WESTERN WILDFIRES

Senator Baucus Strategizes on Firefighting Funding


By Matthew Frank, 1-08-08

 
  Senator Max Baucus (foreground) with Northern Rockies Regional Forester Tom Tidwell. BELOW: A Forest Service DC-3 aircraft. BOTTOM: Baucus tours the plane's fuselage. Photos by Matthew Frank.

In the wake of a particularly long, dry and costly fire season in the West, Montana Senator Max Baucus talked strategy with state and federal firefighting officials in Missoula Monday on how best to fight and fund management of wildfires in 2008 and beyond.

Baucus arrived at the Smokejumper Center with a couple of his own ideas, ways agencies can escape the cycle of “robbing Peter to pay Paul,” as he put it—tapping money from other sources when firefighting bills exceed what’s been appropriated.

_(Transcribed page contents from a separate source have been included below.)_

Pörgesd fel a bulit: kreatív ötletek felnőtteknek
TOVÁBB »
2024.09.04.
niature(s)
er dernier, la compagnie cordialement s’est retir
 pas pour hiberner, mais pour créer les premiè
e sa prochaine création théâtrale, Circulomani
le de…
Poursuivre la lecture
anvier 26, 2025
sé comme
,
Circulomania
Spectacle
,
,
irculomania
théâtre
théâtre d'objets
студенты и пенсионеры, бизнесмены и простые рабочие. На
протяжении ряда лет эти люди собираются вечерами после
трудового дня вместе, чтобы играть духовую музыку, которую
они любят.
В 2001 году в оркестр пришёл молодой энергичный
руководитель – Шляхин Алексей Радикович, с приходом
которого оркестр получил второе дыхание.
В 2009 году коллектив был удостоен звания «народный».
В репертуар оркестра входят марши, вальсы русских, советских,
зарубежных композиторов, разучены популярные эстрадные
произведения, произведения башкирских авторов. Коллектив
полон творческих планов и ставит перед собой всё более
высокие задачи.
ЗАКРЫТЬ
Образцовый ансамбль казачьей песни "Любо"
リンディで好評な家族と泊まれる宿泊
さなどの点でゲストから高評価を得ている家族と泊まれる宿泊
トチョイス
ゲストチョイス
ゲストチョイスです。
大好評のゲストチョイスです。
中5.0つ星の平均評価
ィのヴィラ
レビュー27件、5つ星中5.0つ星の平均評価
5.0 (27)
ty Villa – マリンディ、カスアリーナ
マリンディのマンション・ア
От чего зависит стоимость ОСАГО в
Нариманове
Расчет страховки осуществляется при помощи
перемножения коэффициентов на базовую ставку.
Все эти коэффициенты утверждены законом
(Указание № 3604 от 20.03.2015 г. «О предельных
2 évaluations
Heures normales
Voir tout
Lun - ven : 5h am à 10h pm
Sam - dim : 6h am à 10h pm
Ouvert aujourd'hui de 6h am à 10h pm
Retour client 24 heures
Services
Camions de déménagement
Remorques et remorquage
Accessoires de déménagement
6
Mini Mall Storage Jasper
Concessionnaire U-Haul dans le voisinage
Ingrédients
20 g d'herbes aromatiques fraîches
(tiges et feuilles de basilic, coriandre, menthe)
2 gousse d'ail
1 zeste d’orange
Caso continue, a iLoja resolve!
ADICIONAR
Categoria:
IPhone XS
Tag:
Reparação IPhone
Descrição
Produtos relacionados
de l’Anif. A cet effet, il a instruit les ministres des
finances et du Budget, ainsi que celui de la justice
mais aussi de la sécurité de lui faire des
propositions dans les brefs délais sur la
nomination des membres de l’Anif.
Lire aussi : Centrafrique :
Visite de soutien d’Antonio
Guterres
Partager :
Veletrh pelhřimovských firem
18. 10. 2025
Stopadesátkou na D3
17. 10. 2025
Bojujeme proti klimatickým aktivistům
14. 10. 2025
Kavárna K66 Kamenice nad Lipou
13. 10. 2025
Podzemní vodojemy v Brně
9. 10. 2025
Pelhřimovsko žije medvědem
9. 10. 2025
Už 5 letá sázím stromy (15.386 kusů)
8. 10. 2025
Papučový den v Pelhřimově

In the West, in the midst of a multi-year drought coinciding with some of the hottest years on record—plus the significant costs of defending homes built in the wildland urban interface—agencies are often in the red. Montana’s 2007 fire season cost the state of Montana more than was allotted for the entire biennium, forcing Governor Brian Schweitzer to call a special legislative session in September to refill the state coffers. Across the country, close to half of the Forest Service’s annual budget is now spent on fire suppression.

Baucus first spelled out his Stable Fire Funding Act, which would create a new $800 million trust fund the Forest Service and Bureau of Land Management could draw on during extraordinary fire seasons. The interest generated from the fund would be used to cover 80 percent of firefighting costs exceeding agency budgets, freeing them from always having to “come back for replenishment,” Baucus said.

Second, Baucus explained a provision he included in America’s Climate Security Act, passed by the Senate Environment and Public Works Committee in early December, that would provide $1.1 billion every year to combat catastrophic fires.

Neither of the bills are guaranteed to pass, but Baucus said, “I’m trying to get my foot in the door” to ensure the money’s there when needed.

Baucus, who climbed aboard a Forest Service DC-3 aircraft in a Smokejumper Center hangar before the meeting, was flanked by Tom Tidwell, the head of the Forest Service’s Northern Rockies region, and Bob Harrington of the State Department of Natural Resources and Conservation. Each provided their perspective on effective strategies, and members of the audience chimed in as well.

Harrington said there persists a fundamental disagreement on how to manage fires—where, for instance, thinning and prescribed burns can take place—and it creates a mire of litigation. “Is there any way to make these plans bulletproof, from the litigation perspective?” Baucus asked.

“It’s much better to build consensus than to make something bulletproof,” Harrington replied.

Tidwell brought up the growing—and expensive—problem of protecting houses bordering undeveloped public lands, the wildland urban interface. According to Headwaters Economics, the annual cost to U.S. taxpayers of protecting privately owned properties in the wildland urban interface has been estimated to be as high as $1 billion.

Baucus asked, Shouldn’t the homeowner have responsibility too? Yes, Tidwell said, and the agencies are educating homeowners on how to create defensible space around their homes and use less flammable construction materials. They’re also working with developers. Beyond the added cost of defending these homes, it “increases the risk to our firefighters,” Tidwell said.

Harrington added other, broader ideas including stiffer zoning requirements and building codes, “treating the interface boundary similar to a floodplain boundary,” and engaging with the insurance and banking industries. “People who live in the urban interface can and should be part of the solution,” he said.

Audience members raised a number of things including the need for more fuels treatment, more support for and awareness of local government and first responders, and support for Native American crews.

When Baucus asked for specific examples of what didn’t work in 2007, Harrington mentioned confusion over contracting and the “best value” process.

What else?

“It didn’t rain when we wanted it to.”